▸ PROBLEM DETAILS
Copy out again, unchanged, the listing below from the line that has "LML’s journey since" through the line that has "flagship industrial development".

........

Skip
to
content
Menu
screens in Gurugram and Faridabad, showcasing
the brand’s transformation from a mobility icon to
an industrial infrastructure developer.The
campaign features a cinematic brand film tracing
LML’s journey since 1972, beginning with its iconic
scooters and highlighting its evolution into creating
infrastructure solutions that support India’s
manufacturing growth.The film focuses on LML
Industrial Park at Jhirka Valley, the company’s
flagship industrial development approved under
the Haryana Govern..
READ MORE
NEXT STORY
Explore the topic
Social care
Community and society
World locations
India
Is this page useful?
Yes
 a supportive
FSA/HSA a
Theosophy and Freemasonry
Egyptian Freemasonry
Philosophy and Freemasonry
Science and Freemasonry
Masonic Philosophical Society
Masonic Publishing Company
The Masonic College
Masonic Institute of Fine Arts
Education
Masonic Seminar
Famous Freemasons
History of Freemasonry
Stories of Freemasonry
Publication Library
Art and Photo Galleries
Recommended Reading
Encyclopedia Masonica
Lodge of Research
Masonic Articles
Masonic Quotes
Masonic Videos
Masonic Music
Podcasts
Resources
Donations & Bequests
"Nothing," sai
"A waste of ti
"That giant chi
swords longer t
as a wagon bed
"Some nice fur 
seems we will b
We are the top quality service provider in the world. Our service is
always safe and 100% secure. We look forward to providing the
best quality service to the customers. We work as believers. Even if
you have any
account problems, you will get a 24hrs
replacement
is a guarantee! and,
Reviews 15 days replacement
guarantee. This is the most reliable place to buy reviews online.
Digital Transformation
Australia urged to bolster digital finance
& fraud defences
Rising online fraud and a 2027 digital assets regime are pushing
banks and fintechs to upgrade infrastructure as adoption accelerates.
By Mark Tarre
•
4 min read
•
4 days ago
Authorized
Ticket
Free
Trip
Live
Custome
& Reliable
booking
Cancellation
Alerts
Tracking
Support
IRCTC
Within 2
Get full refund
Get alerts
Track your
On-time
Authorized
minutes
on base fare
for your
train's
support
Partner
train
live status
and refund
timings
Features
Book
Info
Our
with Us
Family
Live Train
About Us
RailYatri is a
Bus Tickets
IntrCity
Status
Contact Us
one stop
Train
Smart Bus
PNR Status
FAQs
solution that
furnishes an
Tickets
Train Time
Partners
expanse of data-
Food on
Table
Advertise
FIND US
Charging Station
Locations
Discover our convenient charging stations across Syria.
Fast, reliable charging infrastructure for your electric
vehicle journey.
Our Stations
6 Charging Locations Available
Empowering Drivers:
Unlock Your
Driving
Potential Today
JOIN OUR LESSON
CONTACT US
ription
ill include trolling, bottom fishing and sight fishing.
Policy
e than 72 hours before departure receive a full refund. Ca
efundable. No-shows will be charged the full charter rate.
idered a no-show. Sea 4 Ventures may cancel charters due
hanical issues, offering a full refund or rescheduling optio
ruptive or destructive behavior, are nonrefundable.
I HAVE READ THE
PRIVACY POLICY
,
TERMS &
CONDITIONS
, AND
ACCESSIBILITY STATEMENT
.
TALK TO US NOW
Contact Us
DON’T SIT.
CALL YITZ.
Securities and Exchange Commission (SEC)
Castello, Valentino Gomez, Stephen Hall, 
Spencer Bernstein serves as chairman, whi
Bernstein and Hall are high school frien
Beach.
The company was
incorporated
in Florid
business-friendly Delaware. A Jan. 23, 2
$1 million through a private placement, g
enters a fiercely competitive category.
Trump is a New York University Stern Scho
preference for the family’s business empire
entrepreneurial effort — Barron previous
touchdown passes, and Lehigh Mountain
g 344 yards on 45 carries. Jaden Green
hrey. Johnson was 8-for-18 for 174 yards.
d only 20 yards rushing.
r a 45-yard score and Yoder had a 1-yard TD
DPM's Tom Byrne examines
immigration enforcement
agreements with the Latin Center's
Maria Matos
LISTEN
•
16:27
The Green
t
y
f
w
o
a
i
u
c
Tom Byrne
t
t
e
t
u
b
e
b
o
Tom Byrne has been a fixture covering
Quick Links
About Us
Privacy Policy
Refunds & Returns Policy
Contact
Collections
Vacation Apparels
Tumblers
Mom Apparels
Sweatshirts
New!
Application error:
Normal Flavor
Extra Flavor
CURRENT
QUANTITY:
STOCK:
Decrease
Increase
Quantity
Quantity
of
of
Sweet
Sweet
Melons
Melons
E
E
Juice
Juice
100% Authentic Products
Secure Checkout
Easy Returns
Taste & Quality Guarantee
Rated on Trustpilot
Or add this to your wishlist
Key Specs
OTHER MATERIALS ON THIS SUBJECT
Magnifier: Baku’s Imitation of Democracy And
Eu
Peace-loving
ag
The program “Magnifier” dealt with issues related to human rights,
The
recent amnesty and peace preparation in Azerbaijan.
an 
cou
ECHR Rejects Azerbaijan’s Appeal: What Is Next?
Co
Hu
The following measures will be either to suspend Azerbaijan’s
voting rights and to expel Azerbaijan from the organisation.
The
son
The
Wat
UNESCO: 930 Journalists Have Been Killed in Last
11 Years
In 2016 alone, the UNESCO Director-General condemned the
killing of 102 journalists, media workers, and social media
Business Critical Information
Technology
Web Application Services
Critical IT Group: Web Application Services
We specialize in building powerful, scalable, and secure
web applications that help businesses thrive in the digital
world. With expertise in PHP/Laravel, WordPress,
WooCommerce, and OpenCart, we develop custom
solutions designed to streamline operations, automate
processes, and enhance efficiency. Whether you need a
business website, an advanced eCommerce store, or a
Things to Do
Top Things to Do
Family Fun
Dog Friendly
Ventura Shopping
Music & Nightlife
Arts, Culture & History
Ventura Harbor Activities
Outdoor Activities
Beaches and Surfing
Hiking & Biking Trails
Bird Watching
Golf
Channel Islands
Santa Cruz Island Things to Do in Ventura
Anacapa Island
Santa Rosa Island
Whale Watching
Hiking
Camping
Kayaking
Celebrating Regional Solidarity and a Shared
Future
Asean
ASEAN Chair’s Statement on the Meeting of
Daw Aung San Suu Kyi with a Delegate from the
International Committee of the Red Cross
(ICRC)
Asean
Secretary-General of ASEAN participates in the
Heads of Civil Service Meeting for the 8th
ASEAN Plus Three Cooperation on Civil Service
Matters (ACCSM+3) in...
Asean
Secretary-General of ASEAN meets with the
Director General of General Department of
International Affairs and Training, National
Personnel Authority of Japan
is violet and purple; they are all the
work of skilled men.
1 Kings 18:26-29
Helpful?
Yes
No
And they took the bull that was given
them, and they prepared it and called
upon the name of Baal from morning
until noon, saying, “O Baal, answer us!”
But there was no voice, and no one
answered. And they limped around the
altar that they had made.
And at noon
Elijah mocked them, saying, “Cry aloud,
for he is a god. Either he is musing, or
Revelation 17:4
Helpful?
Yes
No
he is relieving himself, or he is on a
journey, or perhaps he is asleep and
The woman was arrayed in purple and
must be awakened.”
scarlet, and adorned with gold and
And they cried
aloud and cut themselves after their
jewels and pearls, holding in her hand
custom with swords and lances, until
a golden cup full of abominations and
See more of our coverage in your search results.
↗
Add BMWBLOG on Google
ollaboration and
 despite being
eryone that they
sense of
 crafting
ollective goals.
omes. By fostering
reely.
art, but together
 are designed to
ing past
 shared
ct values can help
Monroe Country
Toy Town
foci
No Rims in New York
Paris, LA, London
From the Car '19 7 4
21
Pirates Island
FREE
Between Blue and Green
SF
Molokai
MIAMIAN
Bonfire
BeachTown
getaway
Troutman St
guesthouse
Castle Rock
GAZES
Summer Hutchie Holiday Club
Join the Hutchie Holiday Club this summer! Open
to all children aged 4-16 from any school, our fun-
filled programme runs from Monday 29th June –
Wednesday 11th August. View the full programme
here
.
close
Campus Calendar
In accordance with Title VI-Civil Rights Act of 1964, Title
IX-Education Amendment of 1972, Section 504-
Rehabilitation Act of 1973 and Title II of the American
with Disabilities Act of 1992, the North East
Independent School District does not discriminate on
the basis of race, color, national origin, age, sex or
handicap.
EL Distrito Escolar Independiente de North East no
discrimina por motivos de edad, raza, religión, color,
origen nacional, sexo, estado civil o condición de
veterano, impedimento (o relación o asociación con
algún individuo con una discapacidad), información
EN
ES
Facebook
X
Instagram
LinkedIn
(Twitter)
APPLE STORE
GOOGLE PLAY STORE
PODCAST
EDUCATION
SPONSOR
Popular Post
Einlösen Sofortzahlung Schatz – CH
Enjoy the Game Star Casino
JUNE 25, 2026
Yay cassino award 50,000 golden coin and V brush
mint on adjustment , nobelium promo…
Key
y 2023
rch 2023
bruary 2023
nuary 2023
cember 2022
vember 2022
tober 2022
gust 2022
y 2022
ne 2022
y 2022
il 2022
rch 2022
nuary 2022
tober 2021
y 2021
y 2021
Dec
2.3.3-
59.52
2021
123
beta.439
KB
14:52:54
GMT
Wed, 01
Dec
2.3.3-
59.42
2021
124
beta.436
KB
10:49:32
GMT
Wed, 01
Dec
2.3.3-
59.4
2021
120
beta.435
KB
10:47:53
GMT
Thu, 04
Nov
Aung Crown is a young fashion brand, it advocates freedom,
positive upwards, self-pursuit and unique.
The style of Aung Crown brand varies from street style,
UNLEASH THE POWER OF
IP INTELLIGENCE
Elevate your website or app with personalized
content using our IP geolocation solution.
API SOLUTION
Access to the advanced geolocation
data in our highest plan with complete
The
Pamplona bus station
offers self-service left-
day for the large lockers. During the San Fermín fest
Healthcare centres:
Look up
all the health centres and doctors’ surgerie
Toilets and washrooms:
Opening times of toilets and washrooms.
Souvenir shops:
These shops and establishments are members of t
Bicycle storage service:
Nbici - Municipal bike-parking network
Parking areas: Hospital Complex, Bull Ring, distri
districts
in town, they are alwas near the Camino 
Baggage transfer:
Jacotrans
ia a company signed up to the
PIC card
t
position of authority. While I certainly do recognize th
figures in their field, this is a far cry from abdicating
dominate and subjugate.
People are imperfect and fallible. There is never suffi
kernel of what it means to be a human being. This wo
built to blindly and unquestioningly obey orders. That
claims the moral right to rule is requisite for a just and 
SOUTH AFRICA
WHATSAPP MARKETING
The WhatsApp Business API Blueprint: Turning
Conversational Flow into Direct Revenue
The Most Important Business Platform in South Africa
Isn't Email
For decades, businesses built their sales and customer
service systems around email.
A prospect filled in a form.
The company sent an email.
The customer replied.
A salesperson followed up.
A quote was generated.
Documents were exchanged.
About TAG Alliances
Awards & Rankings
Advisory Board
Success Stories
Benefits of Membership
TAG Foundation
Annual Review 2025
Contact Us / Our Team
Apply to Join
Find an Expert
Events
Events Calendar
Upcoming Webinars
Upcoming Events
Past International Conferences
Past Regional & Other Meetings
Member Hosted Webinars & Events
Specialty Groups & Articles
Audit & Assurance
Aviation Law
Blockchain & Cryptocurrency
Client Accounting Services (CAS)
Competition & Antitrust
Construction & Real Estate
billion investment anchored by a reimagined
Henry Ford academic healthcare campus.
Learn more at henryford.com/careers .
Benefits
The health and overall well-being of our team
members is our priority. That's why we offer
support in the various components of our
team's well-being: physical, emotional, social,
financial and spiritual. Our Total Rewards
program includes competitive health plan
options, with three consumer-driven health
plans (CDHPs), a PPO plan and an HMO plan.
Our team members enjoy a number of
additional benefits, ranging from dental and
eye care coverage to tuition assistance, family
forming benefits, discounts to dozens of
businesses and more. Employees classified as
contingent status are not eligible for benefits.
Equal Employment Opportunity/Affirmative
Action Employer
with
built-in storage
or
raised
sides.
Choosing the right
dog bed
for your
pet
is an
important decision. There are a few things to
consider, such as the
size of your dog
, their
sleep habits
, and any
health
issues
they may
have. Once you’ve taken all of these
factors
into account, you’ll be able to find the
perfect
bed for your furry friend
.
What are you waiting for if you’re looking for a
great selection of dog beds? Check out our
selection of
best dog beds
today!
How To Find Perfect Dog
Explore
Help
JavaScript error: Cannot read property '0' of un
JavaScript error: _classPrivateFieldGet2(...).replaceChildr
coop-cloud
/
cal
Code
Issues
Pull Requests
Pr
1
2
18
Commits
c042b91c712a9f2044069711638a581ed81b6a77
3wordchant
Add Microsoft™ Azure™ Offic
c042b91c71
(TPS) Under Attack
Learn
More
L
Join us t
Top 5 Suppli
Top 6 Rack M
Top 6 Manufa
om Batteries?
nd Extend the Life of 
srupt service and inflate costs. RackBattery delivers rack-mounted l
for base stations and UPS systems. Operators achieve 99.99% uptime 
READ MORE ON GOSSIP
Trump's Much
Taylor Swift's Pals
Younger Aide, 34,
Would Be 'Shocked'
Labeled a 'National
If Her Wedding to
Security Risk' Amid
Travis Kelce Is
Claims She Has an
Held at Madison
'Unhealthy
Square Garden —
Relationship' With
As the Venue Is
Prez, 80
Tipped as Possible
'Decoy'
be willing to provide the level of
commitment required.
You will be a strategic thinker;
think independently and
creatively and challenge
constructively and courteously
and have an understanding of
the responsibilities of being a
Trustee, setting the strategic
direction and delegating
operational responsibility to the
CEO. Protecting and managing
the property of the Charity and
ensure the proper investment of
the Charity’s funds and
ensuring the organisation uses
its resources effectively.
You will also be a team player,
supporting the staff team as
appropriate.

........

▸ RESULT
LML’s journey since 1972, beginning with its iconic
scooters and highlighting its evolution into creating
infrastructure solutions that support India’s
manufacturing growth.The film focuses on LML
Industrial Park at Jhirka Valley, the company’s
flagship industrial development approved under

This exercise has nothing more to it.